AIM
Reproduce the stretch from the start of the listing through the line containing "list Edvardov oče", switching "bounding box" to "enclosing rectangle" and leaving everything else unchanged.

RECORD SET

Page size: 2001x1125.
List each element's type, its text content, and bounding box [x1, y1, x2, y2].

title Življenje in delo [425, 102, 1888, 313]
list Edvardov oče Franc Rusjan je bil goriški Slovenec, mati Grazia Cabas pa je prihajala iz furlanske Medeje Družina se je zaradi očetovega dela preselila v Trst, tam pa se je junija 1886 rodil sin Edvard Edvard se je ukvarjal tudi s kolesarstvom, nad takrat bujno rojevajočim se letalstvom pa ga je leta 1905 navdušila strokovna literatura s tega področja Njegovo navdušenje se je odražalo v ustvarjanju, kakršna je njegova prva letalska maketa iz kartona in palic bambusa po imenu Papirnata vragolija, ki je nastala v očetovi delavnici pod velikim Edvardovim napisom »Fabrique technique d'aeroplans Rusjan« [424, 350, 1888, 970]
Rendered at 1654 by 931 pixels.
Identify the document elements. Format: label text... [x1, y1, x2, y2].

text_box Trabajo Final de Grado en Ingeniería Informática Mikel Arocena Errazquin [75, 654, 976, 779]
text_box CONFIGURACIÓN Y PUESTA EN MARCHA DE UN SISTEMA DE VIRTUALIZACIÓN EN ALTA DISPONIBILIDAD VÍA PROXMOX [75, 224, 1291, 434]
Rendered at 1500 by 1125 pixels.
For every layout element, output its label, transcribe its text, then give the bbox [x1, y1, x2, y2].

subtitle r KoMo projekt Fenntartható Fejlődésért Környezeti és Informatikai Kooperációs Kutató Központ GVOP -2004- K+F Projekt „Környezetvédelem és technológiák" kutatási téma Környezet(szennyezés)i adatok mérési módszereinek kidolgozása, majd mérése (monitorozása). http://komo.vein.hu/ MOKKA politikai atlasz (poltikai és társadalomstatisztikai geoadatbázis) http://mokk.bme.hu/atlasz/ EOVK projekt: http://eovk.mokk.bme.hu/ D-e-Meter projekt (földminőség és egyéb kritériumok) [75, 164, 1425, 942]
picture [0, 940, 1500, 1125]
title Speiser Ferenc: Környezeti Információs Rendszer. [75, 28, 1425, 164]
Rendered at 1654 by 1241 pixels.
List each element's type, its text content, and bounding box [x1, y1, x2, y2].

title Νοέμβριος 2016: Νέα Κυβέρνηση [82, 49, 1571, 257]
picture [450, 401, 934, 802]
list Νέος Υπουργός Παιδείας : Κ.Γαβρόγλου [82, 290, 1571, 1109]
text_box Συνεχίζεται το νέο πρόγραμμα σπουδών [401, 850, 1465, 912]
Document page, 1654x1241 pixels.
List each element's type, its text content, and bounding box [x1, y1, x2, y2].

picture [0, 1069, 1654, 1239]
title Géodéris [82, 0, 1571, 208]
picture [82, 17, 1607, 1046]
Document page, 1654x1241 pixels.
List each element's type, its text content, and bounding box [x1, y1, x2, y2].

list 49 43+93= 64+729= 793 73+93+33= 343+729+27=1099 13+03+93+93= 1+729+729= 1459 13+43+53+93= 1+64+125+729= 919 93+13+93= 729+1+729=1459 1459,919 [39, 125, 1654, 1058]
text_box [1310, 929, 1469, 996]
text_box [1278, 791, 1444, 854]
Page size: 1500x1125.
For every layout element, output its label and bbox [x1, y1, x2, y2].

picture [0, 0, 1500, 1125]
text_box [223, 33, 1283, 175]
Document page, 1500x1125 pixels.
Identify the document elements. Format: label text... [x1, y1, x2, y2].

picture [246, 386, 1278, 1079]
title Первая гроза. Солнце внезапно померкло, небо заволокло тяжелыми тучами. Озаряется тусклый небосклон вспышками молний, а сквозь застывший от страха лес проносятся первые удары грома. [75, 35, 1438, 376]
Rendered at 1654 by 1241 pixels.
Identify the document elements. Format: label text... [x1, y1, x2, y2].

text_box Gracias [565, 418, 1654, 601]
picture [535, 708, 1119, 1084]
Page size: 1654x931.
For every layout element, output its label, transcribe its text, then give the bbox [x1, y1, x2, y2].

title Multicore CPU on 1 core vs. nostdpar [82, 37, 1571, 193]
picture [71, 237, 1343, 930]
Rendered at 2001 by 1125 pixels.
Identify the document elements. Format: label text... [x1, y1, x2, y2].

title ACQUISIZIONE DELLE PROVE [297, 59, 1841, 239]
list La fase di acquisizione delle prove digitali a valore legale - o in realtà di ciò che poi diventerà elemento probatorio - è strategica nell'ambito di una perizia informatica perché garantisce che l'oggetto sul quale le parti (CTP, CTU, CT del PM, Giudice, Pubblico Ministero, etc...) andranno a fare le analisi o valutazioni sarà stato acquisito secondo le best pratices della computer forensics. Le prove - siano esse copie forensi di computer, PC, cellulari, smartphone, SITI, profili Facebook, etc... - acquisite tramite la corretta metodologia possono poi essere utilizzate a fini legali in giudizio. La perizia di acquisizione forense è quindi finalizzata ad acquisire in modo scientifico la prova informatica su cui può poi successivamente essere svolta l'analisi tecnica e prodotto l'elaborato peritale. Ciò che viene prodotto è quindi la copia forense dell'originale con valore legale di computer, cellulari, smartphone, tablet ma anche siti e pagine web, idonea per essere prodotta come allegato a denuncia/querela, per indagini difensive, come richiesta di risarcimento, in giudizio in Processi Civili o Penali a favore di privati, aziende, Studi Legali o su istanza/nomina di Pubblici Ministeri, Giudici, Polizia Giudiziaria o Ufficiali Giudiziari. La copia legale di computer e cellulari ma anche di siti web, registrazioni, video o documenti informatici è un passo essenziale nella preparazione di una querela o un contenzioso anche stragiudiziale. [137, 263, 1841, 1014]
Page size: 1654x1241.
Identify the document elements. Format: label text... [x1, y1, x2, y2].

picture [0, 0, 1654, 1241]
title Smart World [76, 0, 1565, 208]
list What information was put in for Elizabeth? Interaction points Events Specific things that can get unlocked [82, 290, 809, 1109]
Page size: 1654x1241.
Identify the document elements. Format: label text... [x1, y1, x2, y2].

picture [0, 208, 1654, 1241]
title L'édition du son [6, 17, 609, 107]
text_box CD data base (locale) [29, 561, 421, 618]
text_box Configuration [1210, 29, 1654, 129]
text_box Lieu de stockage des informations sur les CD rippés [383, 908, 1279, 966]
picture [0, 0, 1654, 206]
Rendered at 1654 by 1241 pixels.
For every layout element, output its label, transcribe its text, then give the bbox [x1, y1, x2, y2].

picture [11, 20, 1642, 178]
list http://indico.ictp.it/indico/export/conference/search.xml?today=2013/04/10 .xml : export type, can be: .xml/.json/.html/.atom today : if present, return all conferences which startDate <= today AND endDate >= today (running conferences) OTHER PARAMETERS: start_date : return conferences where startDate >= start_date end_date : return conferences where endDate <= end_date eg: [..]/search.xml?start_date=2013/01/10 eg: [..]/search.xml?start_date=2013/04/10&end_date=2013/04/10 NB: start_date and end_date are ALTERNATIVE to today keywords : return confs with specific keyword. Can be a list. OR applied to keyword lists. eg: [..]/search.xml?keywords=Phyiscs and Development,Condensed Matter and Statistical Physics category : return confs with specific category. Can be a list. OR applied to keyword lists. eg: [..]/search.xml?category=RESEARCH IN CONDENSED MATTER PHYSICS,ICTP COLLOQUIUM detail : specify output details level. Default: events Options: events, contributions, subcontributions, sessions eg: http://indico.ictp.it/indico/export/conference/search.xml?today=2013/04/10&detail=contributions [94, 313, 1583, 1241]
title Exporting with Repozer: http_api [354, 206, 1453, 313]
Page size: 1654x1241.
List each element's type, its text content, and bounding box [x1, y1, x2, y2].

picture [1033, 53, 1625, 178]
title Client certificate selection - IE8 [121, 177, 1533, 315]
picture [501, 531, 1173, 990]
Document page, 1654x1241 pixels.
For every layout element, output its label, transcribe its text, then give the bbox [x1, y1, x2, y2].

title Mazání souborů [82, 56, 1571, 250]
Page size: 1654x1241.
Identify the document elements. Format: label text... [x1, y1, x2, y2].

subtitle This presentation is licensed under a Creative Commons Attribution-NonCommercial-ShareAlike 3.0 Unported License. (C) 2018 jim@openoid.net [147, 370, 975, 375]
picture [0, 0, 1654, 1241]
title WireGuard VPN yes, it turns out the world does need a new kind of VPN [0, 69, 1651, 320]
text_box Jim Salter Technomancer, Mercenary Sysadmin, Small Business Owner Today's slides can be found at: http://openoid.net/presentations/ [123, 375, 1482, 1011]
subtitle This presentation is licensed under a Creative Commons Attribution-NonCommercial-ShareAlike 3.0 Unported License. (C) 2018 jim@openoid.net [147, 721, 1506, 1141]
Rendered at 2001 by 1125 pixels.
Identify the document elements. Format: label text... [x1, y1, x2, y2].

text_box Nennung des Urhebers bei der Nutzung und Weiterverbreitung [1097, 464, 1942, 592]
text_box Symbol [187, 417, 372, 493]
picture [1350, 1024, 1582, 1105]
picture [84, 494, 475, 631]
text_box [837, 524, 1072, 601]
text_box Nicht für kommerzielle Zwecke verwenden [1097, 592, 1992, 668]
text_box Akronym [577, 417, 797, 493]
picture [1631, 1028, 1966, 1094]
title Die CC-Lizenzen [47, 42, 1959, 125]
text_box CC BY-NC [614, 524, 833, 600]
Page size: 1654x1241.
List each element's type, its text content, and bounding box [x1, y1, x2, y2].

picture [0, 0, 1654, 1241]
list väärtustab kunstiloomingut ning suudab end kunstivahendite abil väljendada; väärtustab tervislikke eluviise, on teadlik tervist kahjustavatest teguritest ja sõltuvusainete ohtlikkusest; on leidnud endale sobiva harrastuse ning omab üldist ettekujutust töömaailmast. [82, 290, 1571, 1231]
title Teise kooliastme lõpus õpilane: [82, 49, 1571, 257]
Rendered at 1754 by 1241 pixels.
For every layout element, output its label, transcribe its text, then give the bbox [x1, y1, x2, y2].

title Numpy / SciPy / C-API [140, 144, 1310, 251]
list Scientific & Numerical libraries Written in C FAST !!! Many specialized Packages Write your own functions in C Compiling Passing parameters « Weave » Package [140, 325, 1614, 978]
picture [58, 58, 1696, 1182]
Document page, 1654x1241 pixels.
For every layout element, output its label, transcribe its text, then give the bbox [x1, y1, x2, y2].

ANSWER TO THE EXERCISE
Page size: 2001x1125.
List each element's type, its text content, and enclosing rectangle [x1, y1, x2, y2].

title Življenje in delo [425, 102, 1888, 313]
list Edvardov oče Franc Rusjan je bil goriški Slovenec, mati Grazia Cabas pa je prihajala iz furlanske Medeje Družina se je zaradi očetovega dela preselila v Trst, tam pa se je junija 1886 rodil sin Edvard Edvard se je ukvarjal tudi s kolesarstvom, nad takrat bujno rojevajočim se letalstvom pa ga je leta 1905 navdušila strokovna literatura s tega področja Njegovo navdušenje se je odražalo v ustvarjanju, kakršna je njegova prva letalska maketa iz kartona in palic bambusa po imenu Papirnata vragolija, ki je nastala v očetovi delavnici pod velikim Edvardovim napisom »Fabrique technique d'aeroplans Rusjan« [424, 350, 1888, 970]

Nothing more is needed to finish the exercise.